I once thought, as a kid, that a dozen was an astronomical number. I became increasingly suspicious of this understanding as the story progressed in a fourth grade class reading of Cheaper by the Dozen.
“Gosh,” I thought. “I know people back then had a lot of kids. Sometimes as much as twenty. But a dozen? How can that be? Something is off here. Way off.”
Confounded, I approached my teacher after one of our daily reading sessions. I posed the question. Then Mr. Miles looked at me with the oddest stare. It was a stare I will never forget. A stare that said more than ten thousand stares.
The mother of all stares.
“Who here knows how much a dozen is?” Mr.

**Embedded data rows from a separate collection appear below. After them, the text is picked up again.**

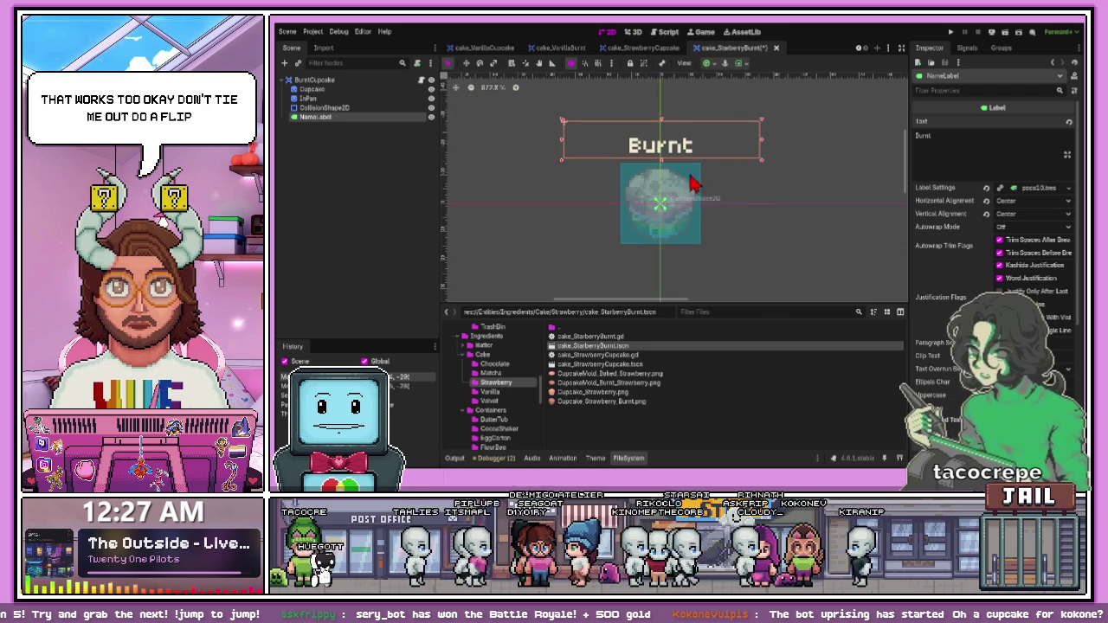
left_click(685, 201)
left_click(684, 201)
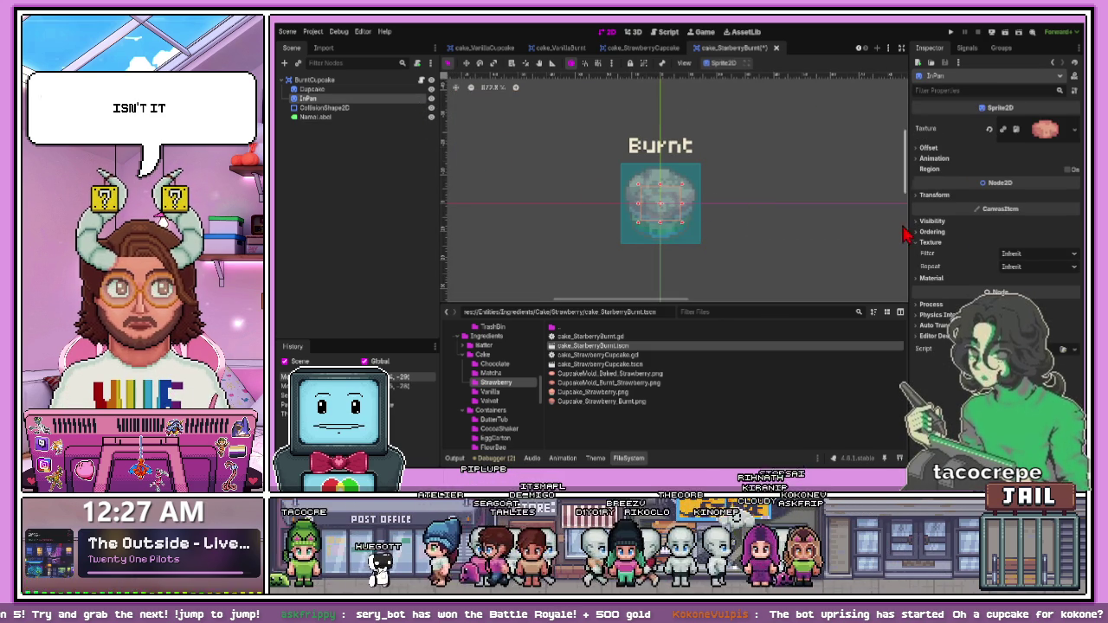
Step: Assign new ShaderMaterials to the InPan and Cupcake sprites in the Inspector
left_click(927, 278)
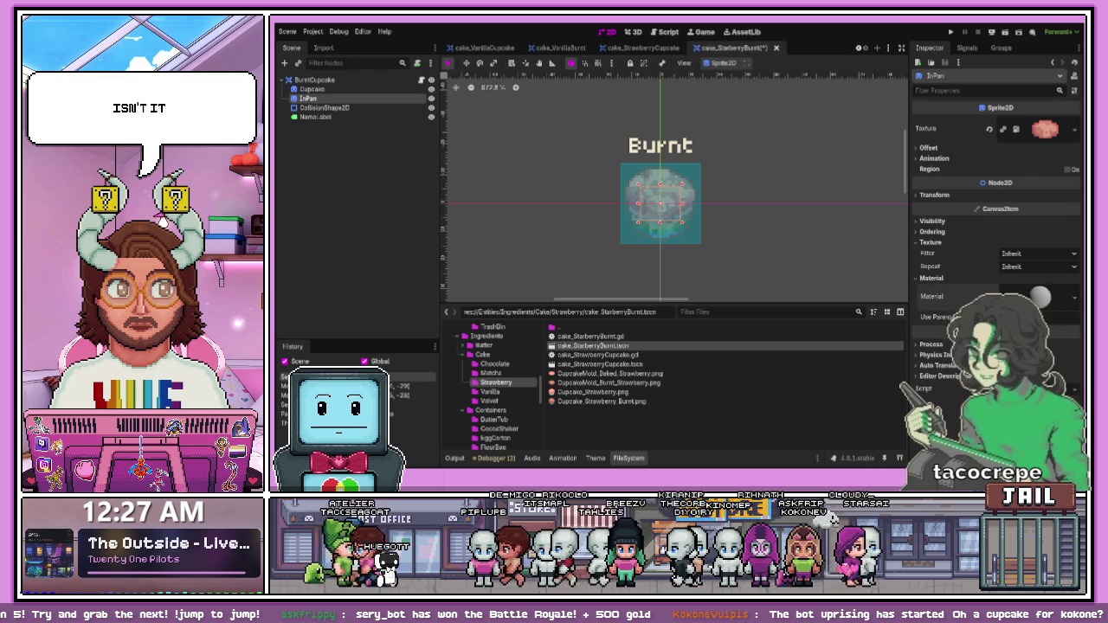
left_click(1039, 296)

Miles said, addressing the entire class, breaking the unspoken teacher-student confidentiality agreement I once thought existed.

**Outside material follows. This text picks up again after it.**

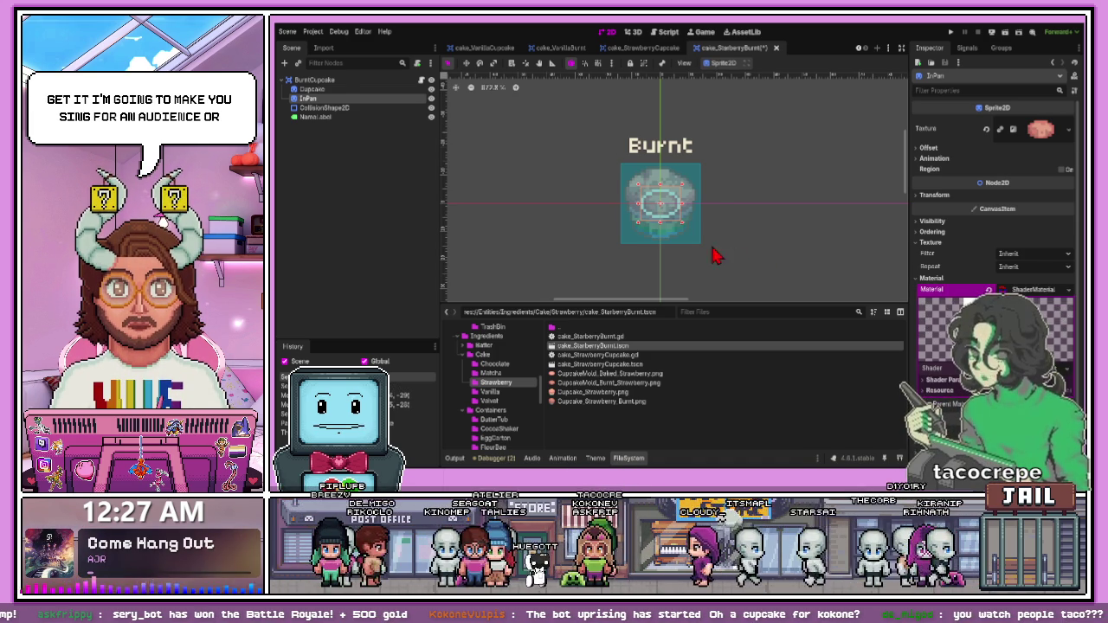
left_click(698, 241)
left_click(329, 90)
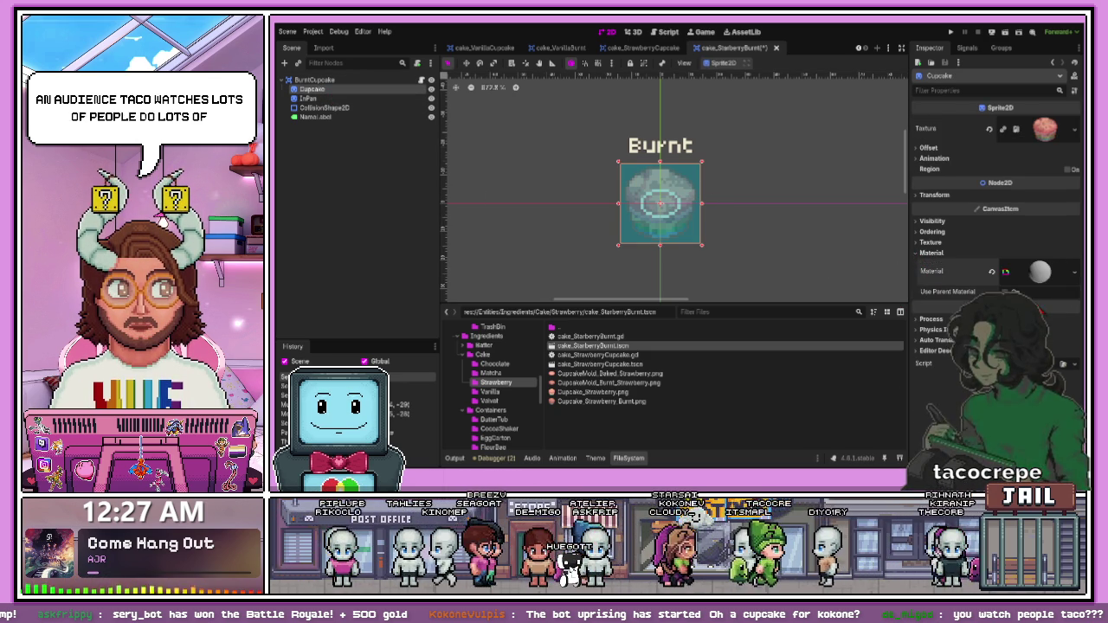
left_click(1031, 264)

Instantly, and without hesitation, as if the whole class was being asked out for ice cream, as if their very lives depended on it, everyone in the classroom raised their hands.
Some even raised both hands, just for insurance.
Apparently my classmates had put two and two together (or rather, six and six) and learnt the meaning of a dozen at some point in their lives.
Mr. Miles looked down at me. “A dozen means twelve, Chris. I’m surprised you don’t know that by now.”
I felt stupid.
I can appreciate your confusion as a young lad around the mystery of the meaning of “a dozen.” I once knew a guy who until he turned 30 thought the word “Misled” was pronounced “MY-zuld” and never put two and two together that the word he read (“MY-zuld”) and the word he heard people saying “misled” were in fact the same word. He always read the word differently and had no idea that the word he was reading was the same word as “misled” when he heard others say it aloud. So you are not alone, my friend.
Haha. That reminds me of how I used to pronounce the word “truck” in an entirely unique way.
I’ll give you a hint: it involved the F consonant.